Wally Santana, Associated Press
Concerning the recent media discussion of same-sex marriage as a "civil right," I have some concerns. I am not sure that any marriage is considered a "civil right." I believe that I understand civil rights to be those rights that should not be denied anyone, except in extreme and reviewable cases.
However, marriage is a time-honored institution that exists for the protection of family and society in general. It is a privilege and is in place to benefit society with specific goals to care for individuals under its umbrella of protection. Of course, like any such social institution, there are many failures and misapplications of this institution. Were we to consider marriage to be a civil right, not to be denied to individuals, we would have to consider many other relationships that are now forbidden, either by law or by societal convention.
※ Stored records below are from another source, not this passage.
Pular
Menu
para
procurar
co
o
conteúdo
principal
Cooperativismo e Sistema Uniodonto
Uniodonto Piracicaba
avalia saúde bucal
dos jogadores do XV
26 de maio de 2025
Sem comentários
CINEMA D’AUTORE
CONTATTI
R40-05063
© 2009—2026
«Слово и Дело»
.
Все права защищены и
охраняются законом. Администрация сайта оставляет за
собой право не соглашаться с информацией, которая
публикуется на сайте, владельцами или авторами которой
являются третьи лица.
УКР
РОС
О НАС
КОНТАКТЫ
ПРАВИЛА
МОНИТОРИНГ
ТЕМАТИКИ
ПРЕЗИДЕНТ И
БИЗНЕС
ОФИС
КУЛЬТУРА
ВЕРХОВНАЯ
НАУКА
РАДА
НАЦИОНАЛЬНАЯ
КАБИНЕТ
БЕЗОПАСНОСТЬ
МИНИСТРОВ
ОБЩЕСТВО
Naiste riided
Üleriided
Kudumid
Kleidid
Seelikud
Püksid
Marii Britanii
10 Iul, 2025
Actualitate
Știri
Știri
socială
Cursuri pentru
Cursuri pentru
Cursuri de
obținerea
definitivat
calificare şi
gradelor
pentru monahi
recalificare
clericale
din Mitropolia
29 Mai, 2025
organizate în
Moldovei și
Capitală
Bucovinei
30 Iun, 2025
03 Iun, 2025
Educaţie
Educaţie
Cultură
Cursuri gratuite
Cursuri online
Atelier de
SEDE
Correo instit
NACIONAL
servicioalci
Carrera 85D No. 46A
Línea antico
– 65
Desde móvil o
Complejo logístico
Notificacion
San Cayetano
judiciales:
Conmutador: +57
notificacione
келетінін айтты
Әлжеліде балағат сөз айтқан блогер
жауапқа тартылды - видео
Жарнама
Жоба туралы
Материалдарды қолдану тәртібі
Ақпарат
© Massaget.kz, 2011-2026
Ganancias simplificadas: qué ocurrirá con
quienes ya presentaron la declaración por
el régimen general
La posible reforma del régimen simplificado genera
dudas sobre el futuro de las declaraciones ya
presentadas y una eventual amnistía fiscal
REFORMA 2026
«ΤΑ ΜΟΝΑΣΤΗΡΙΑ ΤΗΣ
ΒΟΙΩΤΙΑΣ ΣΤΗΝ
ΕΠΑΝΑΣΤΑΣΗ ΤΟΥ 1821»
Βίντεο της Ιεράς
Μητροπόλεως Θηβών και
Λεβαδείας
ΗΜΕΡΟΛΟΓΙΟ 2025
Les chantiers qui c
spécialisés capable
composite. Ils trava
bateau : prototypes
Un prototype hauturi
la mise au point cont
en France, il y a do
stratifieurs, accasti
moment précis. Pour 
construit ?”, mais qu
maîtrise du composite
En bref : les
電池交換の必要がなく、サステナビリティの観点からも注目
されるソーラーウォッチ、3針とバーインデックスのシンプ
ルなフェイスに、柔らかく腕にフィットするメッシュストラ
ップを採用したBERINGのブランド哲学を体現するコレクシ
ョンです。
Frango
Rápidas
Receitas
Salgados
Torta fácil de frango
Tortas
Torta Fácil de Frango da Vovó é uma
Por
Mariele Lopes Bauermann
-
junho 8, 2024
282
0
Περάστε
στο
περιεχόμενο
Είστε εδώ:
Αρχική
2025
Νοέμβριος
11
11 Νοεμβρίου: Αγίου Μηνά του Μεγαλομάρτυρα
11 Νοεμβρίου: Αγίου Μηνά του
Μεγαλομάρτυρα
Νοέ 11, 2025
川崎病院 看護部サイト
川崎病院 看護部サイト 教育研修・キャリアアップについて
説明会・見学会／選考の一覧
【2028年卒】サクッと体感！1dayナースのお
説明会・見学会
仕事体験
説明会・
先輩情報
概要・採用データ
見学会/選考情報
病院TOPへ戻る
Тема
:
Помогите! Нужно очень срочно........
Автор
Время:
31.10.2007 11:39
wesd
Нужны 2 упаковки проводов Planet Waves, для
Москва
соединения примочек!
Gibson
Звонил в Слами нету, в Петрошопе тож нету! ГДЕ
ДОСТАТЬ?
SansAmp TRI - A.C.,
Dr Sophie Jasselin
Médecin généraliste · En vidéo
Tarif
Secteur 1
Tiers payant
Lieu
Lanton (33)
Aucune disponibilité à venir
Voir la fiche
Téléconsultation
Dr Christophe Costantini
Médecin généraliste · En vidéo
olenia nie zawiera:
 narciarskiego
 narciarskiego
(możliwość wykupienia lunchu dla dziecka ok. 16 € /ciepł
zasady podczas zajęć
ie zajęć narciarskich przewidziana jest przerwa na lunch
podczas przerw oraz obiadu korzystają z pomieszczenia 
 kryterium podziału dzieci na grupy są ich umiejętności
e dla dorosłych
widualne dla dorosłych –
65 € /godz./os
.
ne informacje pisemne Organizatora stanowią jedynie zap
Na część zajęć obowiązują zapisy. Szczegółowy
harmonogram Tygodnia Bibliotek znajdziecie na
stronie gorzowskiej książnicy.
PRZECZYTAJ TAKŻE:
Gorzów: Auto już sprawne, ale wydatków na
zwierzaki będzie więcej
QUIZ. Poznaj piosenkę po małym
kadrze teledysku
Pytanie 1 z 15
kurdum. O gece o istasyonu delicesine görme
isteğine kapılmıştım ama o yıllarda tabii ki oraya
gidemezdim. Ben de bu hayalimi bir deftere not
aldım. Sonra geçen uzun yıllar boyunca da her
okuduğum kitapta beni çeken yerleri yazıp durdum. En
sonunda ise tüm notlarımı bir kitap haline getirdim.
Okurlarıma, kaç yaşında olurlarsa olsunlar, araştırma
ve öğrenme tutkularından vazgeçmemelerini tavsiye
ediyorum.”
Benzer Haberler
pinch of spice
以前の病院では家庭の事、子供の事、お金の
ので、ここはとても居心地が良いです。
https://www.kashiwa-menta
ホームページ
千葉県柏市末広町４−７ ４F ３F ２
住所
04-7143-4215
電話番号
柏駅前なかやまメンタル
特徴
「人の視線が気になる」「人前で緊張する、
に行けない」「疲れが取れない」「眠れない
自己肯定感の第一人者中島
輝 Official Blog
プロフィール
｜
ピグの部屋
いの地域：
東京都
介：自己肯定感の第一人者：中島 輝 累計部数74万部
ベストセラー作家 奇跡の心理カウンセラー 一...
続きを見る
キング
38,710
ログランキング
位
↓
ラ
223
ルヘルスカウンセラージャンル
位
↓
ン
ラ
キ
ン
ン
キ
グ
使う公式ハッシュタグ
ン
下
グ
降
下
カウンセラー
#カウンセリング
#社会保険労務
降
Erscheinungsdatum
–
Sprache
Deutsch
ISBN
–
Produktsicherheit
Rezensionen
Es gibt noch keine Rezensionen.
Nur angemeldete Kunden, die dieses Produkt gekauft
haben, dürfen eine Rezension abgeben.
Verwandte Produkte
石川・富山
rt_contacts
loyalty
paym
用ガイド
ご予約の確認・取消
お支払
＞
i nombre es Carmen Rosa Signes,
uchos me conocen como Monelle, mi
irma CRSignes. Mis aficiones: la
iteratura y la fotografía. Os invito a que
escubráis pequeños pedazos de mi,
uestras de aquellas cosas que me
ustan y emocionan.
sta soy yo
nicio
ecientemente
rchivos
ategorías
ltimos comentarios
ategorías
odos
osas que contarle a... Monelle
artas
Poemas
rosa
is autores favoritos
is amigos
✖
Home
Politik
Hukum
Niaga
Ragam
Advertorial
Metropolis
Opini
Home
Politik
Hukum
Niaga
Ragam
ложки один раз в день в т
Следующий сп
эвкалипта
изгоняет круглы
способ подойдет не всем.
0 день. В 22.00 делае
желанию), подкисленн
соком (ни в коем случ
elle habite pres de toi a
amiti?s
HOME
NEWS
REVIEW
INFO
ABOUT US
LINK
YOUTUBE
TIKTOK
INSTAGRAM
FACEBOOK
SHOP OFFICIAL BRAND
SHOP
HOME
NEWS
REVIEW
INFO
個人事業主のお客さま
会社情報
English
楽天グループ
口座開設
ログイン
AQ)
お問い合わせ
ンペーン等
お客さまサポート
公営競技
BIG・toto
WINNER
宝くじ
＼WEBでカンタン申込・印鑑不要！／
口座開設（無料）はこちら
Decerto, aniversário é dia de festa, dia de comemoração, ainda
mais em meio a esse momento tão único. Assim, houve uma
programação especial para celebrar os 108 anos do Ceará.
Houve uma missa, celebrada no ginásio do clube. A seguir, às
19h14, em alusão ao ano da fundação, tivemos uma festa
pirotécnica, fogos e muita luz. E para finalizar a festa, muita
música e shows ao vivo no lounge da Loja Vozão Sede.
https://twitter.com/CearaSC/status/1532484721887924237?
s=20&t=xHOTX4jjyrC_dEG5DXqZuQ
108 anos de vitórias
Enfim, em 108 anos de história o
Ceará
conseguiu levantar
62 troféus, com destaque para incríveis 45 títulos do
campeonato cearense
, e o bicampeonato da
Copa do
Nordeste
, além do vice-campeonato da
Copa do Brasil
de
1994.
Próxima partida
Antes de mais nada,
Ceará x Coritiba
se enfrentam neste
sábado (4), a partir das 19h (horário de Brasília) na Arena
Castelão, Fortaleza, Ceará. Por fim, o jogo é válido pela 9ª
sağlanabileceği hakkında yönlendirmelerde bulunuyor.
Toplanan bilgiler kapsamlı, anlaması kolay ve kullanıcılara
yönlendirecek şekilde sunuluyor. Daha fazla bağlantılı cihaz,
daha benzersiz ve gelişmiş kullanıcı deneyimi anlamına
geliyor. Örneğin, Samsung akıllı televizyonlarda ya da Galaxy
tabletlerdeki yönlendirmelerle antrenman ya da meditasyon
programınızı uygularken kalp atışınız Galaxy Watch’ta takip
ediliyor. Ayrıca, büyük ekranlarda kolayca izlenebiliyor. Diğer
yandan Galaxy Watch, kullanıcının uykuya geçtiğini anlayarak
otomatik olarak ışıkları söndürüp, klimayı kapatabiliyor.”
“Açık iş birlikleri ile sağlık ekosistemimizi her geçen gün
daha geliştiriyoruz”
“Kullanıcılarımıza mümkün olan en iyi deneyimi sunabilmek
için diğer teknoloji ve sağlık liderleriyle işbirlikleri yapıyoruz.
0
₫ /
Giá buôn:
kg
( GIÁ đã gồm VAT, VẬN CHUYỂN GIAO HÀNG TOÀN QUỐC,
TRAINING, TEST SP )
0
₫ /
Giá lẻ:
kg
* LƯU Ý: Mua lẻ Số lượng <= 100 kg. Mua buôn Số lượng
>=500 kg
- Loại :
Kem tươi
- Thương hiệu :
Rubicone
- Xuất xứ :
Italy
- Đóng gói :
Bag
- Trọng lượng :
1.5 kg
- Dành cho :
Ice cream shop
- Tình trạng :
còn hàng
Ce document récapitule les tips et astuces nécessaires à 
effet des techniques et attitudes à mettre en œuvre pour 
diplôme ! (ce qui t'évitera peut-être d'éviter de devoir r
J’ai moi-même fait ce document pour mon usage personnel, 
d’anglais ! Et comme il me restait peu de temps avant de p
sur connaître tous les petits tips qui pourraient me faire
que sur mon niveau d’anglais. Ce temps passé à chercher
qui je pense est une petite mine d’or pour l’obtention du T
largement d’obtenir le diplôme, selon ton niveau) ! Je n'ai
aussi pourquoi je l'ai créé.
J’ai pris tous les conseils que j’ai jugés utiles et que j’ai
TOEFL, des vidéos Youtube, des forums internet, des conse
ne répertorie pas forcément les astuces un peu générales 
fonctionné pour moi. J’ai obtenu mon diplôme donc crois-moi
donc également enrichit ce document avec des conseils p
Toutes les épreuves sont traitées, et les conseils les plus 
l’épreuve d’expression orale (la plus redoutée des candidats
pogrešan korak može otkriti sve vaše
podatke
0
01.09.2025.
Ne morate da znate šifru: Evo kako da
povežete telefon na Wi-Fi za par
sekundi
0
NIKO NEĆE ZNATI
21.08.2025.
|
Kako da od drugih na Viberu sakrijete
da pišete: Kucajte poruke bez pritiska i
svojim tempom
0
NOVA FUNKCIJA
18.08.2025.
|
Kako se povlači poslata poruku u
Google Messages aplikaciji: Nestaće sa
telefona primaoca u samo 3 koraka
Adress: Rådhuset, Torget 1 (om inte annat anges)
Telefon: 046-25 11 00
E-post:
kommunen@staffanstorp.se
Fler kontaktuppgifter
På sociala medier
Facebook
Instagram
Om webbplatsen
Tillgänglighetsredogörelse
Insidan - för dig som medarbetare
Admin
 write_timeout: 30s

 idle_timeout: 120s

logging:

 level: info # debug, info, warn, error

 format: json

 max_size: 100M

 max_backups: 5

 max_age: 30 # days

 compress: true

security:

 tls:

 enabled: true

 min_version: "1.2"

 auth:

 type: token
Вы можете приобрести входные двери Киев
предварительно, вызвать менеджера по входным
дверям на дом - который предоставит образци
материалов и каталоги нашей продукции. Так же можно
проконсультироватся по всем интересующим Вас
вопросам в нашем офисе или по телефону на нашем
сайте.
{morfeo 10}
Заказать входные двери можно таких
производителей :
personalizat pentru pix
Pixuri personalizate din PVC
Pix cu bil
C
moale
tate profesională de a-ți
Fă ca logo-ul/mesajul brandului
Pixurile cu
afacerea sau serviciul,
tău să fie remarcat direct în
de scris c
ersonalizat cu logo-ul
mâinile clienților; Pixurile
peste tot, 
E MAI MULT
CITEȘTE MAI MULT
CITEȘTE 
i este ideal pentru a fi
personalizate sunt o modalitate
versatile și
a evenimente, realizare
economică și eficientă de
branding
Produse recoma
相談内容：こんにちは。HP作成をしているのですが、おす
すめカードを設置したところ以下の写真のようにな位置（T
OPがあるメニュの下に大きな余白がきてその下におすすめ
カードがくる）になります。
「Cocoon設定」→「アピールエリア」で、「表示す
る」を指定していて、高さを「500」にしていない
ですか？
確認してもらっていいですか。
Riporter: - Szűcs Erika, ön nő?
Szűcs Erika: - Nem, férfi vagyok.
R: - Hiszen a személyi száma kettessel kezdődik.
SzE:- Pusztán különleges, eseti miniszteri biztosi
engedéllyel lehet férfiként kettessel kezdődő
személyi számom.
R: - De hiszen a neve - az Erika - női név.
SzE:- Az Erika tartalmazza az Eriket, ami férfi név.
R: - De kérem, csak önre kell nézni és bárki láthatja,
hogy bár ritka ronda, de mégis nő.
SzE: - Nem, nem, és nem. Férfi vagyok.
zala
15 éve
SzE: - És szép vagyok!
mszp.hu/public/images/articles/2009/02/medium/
If a person chooses to marry another when either or both are still in an existing marriage, such is not allowed in order to protect either a spouse or the children. Bigamy, polygamy and adultery are usually always either illegal or at least not readily tolerated in society. If a couple are attracted to one another and they share a close blood relationship, such is most always frowned upon by law and the society, at least for genetic reasons.
Mental capacity and age are also restrictions. There are many individuals who wish to marry when one or both are significantly under the expected age for marriage (or are not deemed mentally capable by society) but still consider themselves mature and expect the right to be married without legal restriction.
If marriage is established as a "civil right," would not many of these other situations, most of which are currently viewed with public disdain, be included in that right? I am sure there are many "closet" relationships that exist in these cases who have the same argument as those who are in same-sex relationships.
I am not speaking about anything but the institution and definition of marriage. Discrimination and persecution based on a person's chosen lifestyle is abhorrent. I believe, however, that any change to marriage and what is considered legal and accepted needs to be very carefully approached and not just because someone has friends or family who are unable to be married due to the norms of society.
If the majority of the people of the United States of America choose to untangle the careful protections that are in place which protect marriage and family, we must not be surprised when we see many innocent people (notably the children of society) suffer when the protections are gone.
Joseph Buchanan has worked at the University of Utah for 34 years, currently with the technology group supporting online education.